The Statewide Vision Resource Centre (SVRC) aims to ensure inclusion and achievement for all learners who are blind or have low vision. We provide students with specialised teaching, support, materials and technologies. We also provide personalised advice, training and resources to school staff, visiting teachers and families across Victoria.
SVRC is a service of the Victorian Department of Education and Training, providing state-wide leadership in blind and low vision education. We support over 500 eligible students in government, Catholic and independent schools. We promote effective and inclusive teaching practices by providing specialised training and support for educators.
SVRC is located at 370 Springvale Road, Donvale, on the grounds of Heatherwood School (a government secondary school).
The Victorian Department of Education established the Visiting Teacher Service for the Visually Impaired in 1973. This service was originally based at the Carronbank School for Partially Sighted Children, in Marshall Avenue, Kew, and supported students in government, Catholic and independent schools across Victoria. Braille transcription was originally completed in-house by visiting teachers. Later, some transcription services were provided by the Royal Victorian Institute for the Blind (now Vision Australia) and St Paul’s School for the Blind.
The Statewide Resource Centre for Visiting Teachers of the Vision Impaired was established in 1983. We emerged from the Visiting Teacher Service, when our first dedicated braille transcriber was employed. Gradually our number of transcribers increased and we began to offer professional training for teachers and support staff across Victoria.
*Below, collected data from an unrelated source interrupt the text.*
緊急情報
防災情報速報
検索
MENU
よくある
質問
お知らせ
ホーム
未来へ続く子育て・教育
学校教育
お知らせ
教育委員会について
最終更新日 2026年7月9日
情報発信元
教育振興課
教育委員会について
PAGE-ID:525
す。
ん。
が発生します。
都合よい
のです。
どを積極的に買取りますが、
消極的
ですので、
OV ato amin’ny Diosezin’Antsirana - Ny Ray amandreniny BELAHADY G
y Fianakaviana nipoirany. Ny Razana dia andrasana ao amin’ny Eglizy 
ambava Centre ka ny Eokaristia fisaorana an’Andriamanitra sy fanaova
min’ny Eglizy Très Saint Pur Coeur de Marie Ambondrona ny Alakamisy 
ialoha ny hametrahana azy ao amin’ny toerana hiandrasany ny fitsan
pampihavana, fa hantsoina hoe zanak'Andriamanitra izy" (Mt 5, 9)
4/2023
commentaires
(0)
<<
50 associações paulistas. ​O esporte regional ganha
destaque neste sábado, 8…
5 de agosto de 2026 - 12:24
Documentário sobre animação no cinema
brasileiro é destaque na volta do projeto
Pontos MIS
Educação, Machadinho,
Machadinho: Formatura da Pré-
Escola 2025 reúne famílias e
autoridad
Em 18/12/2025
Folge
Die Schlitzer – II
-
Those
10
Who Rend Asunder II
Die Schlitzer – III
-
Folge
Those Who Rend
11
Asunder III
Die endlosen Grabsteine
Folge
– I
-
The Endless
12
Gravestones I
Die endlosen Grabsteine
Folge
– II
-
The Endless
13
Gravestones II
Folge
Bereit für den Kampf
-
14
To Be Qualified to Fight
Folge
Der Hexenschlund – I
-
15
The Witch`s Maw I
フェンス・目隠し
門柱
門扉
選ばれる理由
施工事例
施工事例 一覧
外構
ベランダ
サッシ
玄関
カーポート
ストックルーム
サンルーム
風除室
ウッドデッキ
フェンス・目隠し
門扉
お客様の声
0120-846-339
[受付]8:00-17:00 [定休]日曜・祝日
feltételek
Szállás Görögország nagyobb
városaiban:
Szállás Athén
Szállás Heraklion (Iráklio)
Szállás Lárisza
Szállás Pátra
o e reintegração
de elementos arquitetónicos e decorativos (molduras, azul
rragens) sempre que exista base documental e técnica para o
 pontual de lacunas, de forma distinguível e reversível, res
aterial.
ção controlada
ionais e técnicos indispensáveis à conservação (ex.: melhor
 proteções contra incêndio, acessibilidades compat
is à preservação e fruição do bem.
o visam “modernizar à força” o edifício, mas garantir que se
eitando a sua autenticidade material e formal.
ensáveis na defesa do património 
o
In 1988, SVRC was relocated from our original base in Kew, first to Manningham Primary School, then to Doncaster School Support Centre, the former Ayr Primary School. In 1996, we moved to our current facility at 370 Springvale Road, Donvale. The school grounds on which we are located were originally occupied by Donvale High School, and then Mullauna College. The Heatherwood School was moved to this location in 1998 and have shared this space with us ever since.
Our Educational Vision Assessment Clinic (EVAC) was first established by Professor Hector Maclean and Professor Jill Keeffe in 1973. The frequency of Visiting Teacher Service was determined by an ascertainment committee based in Burke Road, Camberwell. EVAC was originally based at the School Medical Service in South Yarra, then at the Hospitals and Charities Commission in Melbourne’s CBD. In 1993 EVAC moved to the Royal Victorian Eye & Ear Hospital, East Melbourne.
Vision Australia’s Education Centre closed in 2008. The Vision Australia School had operated a separate Visiting Teacher service supporting students across Victoria. Following its closure, the Department of Education and Training employed many of these Visiting Teachers. It was at this time that SVRC began running our Support Skills Program for eligible students in years 4–10 from all school sectors.
Following its establishment, our Support Skills Program grew in size and popularity. In 2007, we established a new program called Dot Power for children from Preschool to Grade 4 whose primary reading medium is braille.
In 2013, we were provided with funding under the More Support for Students with Disabilities National Partnership program. This funding was used to purchase accessibility technology for students, which was lent to Victorian government schools. This was complemented by the Equipment Grants for Students with Vision Impairments scheme, which ran from 2013–18. In the latter half of 2018, the Department’s Equipment Boost for Schools initiative refreshed and restocked our collection of technology, substantially expanding its scope.